Fact is, the PhD never comes easy. It will be difficult for anyone who is new to it. While you celebrate and admire their victories, know that it all comes at a price. The accomplishments do not just fall into their laps. They have worked hard for it and are probably facing difficulties that you do not know about. If you are a “I got everything together” student, find someone to share your troubles and difficulties, it does not make you any less accomplished, only more human. Don’t suffer in silence.
The “my life is more difficult than yours” student
Now on to the worse few personalities I have seen. These students attribute the inability to manage their PhD to other issues of their life, whether it is feeding a family or living far away or being ill for a long time. There is nothing wrong with dropping the ball because other commitments but NEVER EVER tell other people that your life is worse that theirs. It is just plain insulting. It is alright to complain about your life but when you compare it other people, you do not make your issues seem bigger; you are only belittling the issues that other people have gone through and it is not fair.

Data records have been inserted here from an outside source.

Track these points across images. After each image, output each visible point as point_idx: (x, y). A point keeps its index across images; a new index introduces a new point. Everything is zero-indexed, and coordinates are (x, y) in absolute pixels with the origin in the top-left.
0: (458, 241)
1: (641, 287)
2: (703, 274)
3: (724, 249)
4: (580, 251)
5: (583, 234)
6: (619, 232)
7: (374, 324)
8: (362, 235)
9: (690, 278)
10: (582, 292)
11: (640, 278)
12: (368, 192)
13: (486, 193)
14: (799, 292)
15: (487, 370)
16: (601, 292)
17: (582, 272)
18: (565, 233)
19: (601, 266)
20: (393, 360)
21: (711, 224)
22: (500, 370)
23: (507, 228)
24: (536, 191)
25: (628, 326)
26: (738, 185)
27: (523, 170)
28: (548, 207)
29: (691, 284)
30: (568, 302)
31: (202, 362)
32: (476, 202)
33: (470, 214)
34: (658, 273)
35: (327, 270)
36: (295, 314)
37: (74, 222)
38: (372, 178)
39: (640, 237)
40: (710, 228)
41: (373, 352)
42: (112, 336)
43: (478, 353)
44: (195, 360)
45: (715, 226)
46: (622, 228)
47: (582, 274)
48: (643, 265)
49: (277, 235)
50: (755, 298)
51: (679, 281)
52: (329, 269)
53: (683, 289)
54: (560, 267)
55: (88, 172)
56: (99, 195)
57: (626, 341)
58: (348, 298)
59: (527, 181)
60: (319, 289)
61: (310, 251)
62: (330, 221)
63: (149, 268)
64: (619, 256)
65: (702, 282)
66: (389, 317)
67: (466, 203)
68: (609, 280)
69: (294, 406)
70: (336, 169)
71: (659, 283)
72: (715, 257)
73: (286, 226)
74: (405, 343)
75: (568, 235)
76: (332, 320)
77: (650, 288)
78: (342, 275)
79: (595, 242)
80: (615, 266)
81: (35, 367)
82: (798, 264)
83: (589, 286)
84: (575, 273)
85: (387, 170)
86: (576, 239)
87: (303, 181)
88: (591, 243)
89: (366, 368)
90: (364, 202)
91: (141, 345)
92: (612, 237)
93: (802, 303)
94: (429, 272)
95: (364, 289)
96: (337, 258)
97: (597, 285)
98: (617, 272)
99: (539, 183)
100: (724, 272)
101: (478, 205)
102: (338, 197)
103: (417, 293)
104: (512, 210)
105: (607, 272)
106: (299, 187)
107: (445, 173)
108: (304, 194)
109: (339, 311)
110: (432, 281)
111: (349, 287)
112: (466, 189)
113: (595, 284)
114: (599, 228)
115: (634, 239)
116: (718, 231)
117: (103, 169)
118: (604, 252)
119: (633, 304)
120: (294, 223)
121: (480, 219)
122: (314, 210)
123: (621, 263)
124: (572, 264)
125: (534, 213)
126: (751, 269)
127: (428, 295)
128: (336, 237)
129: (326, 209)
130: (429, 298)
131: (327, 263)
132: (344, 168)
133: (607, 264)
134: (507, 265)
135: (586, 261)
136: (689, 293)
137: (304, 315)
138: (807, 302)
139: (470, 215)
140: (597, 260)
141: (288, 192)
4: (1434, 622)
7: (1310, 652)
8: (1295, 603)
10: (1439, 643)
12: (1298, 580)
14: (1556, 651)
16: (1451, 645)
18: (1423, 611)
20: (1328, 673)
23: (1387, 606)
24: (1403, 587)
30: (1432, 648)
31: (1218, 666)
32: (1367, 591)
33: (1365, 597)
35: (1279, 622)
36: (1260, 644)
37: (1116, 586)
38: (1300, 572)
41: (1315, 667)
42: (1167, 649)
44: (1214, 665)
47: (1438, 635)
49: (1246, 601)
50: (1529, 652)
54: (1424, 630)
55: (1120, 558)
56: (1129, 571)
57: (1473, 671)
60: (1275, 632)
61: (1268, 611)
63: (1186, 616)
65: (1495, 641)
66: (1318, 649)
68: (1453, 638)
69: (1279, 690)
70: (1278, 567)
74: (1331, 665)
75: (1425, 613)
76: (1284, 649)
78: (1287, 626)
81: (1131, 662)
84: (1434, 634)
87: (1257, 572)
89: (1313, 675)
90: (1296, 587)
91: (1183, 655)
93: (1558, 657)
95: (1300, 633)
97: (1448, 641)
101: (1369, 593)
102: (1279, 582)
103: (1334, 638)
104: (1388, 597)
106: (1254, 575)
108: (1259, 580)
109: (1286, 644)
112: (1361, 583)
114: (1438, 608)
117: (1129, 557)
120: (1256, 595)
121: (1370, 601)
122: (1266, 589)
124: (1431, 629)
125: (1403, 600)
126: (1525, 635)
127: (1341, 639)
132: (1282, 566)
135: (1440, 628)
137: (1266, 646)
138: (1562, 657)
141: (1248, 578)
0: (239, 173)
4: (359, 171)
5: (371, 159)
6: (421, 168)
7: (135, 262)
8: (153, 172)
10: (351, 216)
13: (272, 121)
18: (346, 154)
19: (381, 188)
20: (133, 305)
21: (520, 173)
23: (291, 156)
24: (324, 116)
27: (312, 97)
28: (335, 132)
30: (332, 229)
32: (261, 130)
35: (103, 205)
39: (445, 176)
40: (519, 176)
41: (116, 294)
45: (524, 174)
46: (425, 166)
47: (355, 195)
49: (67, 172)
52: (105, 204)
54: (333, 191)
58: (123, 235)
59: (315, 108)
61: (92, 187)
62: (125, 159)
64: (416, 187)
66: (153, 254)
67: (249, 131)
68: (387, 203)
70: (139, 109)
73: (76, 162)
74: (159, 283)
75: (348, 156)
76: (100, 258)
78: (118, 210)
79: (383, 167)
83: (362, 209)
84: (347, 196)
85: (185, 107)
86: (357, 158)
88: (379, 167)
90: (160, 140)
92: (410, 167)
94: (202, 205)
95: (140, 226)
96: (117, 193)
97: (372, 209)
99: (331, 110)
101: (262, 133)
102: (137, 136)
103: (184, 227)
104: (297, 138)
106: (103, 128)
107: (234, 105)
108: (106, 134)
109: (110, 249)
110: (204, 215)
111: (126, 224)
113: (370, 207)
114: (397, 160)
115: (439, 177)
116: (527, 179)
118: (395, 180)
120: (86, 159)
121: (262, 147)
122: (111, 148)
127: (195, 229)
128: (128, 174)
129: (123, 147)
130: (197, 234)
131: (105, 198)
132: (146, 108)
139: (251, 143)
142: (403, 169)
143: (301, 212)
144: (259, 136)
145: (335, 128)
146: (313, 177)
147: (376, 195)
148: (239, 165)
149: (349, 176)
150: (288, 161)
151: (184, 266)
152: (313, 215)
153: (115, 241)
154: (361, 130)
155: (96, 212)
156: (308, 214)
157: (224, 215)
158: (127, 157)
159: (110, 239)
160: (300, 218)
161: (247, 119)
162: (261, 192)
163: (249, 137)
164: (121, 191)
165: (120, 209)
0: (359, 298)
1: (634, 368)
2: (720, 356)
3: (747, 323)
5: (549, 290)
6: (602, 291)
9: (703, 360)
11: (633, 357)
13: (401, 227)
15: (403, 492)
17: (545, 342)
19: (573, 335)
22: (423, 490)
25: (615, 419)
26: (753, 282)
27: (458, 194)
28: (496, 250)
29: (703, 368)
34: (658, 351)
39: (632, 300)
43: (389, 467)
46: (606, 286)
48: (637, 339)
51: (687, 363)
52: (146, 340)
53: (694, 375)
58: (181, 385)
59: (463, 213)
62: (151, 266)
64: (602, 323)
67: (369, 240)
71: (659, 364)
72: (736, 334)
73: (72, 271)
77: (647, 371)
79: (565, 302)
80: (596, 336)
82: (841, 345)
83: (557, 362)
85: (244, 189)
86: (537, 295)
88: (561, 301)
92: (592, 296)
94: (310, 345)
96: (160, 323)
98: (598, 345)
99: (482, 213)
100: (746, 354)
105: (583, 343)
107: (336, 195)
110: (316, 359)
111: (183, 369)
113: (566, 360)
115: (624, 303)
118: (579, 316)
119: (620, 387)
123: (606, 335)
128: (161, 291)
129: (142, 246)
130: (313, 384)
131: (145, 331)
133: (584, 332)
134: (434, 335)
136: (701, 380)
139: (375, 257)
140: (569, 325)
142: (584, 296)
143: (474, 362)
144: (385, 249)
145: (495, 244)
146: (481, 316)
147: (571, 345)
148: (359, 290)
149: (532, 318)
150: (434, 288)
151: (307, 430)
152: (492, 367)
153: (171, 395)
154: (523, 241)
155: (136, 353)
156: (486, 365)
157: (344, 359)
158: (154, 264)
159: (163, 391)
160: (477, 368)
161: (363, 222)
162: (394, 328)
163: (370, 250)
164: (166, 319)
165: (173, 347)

Everyone has a different PhD journey but they all are difficult in their own ways. If you find yourself comparing your life to others, stop. Take some time to listen to other people and their issues.
The “I already know everything” student
If you think you do, then I can tell you safely that you don’t. Take that arrogance and shove it where the sun don’t shine. I don’t see these students in my office but I have witnessed them in action at workshops or courses. Always with their hands up correcting the presenter or interrupting with an anecdote about themselves.
CRAM IT SUSAN. No one cares about your publications prior to the PhD if you are so smart, why are you in the same course as I am? Huh? Huh?
I don’t think people genuinely want to do that on purpose, I think they are just unaware of how they come across. We all have sometimes walked into the room chest pumped with our suspenders under our thumbs thinking we own the room because we know all about topic of the course. For others, it is perhaps something new for them so give them space to learn it. Do not hurry the presenter along just because you know what it is already. Of course you can go home and tell your teddy bear about what a smarty pants you were today. I’m looking at you Susan.
Those are the 5 different types of PhD students I’ve seen. I don’t think we belong to a single type rather, we shift about. It is more about how we cope with difficulties and sometimes the craziness just gets to us. Just don’t be like Susan.